[News] Argentina Revisits Dictatorship: A Year of Human Rights Trials

Anti-Imperialist News news at freedomarchives.org
Wed Apr 7 11:26:27 EDT 2010



Argentina Revisits Dictatorship: A Year of Human Rights Trials

By <http://www.zcommunications.org/zspace/marietrigona>Marie Trigona

Source: <http://towardfreedom.com/home/content/view/1906/1/>Toward Freedom
http://towardfreedom.com/home/content/view/1906/1/
Wednesday, April 07, 2010

"With regular jails overflowing, you (the 
military) turned the principle garrisons in the 
country into virtual concentration camps, where 
no judge, lawyer, journalist or international 
observer enters. The military keeping the 
proceedings as secret, invoked as the need for 
interrogation, has transformed most detentions 
into kidnappings that allow you to torture 
limitlessly and execute prisoners with no 
trial."  -- Rodolfo Walsh, political writer 
disappeared after he penned the text, "Open 
Letter to the Military Junta" published on March 
24, 1977, the first anniversary of the coup.



Tens of thousands in Argentina recently marked 
the 34th anniversary of the nation’s bloody 
military dictatorship, flooding into the historic 
Plaza de Mayo with cries of nunca más, or never 
again. On March 24, 1976 the military ceased 
power and instituted one of Latin America’s 
darkest chapters of terror. During the 1976-1983 
junta, the military disappeared more than 30,000 people.

▶ **RECORDS SUPPLIED**
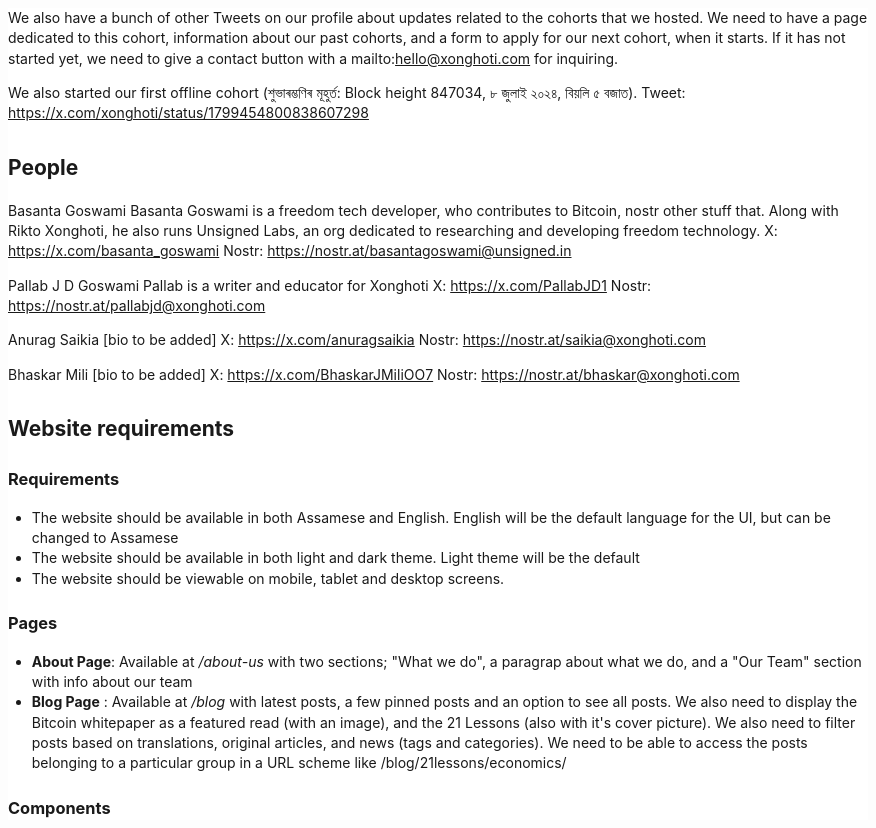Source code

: We also have a bunch of other Tweets on our profile about updates related to the cohorts that we hosted. We need to have a page dedicated to this cohort, information about our past cohorts, and a form to apply for our next cohort, when it starts. If it has not started yet, we need to give a contact button with a mailto:hello@xonghoti.com for inquiring.

We also started our first offline cohort (শুভাৰম্ভণিৰ মূহুৰ্ত: Block height 847034, ৮ জুলাই ২০২৪, বিয়লি ৫ বজাত). Tweet: https://x.com/xonghoti/status/1799454800838607298

## People

Basanta Goswami
Basanta Goswami is a freedom tech developer, who contributes to Bitcoin, nostr other stuff that.
Along with Rikto Xonghoti, he also runs Unsigned Labs, an org dedicated to researching and developing freedom technology.
X: https://x.com/basanta_goswami
Nostr: https://nostr.at/basantagoswami@unsigned.in

Pallab J D Goswami
Pallab is a writer and educator for Xonghoti
X: https://x.com/PallabJD1
Nostr: https://nostr.at/pallabjd@xonghoti.com

Anurag Saikia
[bio to be added]
X: https://x.com/anuragsaikia
Nostr: https://nostr.at/saikia@xonghoti.com

Bhaskar Mili
[bio to be added]
X: https://x.com/BhaskarJMiliOO7
Nostr: https://nostr.at/bhaskar@xonghoti.com

## Website requirements

### Requirements

- The website should be available in both Assamese and English. English will be the default language for the UI, but can be changed to Assamese
- The website should be available in both light and dark theme. Light theme will be the default
- The website should be viewable on mobile, tablet and desktop screens.

### Pages

- **About Page**: Available at _/about-us_ with two sections; "What we do", a paragrap about what we do, and a "Our Team" section with info about our team
- **Blog Page** : Available at _/blog_ with latest posts, a few pinned posts and an option to see all posts. We also need to display the Bitcoin whitepaper as a featured read (with an image), and the 21 Lessons (also with it's cover picture). We also need to filter posts based on translations, original articles, and news (tags and categories). We need to be able to access the posts belonging to a particular group in a URL scheme like /blog/21lessons/economics/

### Components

▶ **WHAT IS REQUIRED**
Using the article on Argentina's dictatorship, answer the following:
1. On what date was the "Open Letter to the Military Junta" published?
2. Which anniversary of the dictatorship did the crowds in the Plaza de Mayo recently mark?
3. According to the article, how many people did the military disappear during the 1976-1983 junta?

▶ **REPLY**
1. March 24, 1977
2. The 34th anniversary
3. More than 30,000 people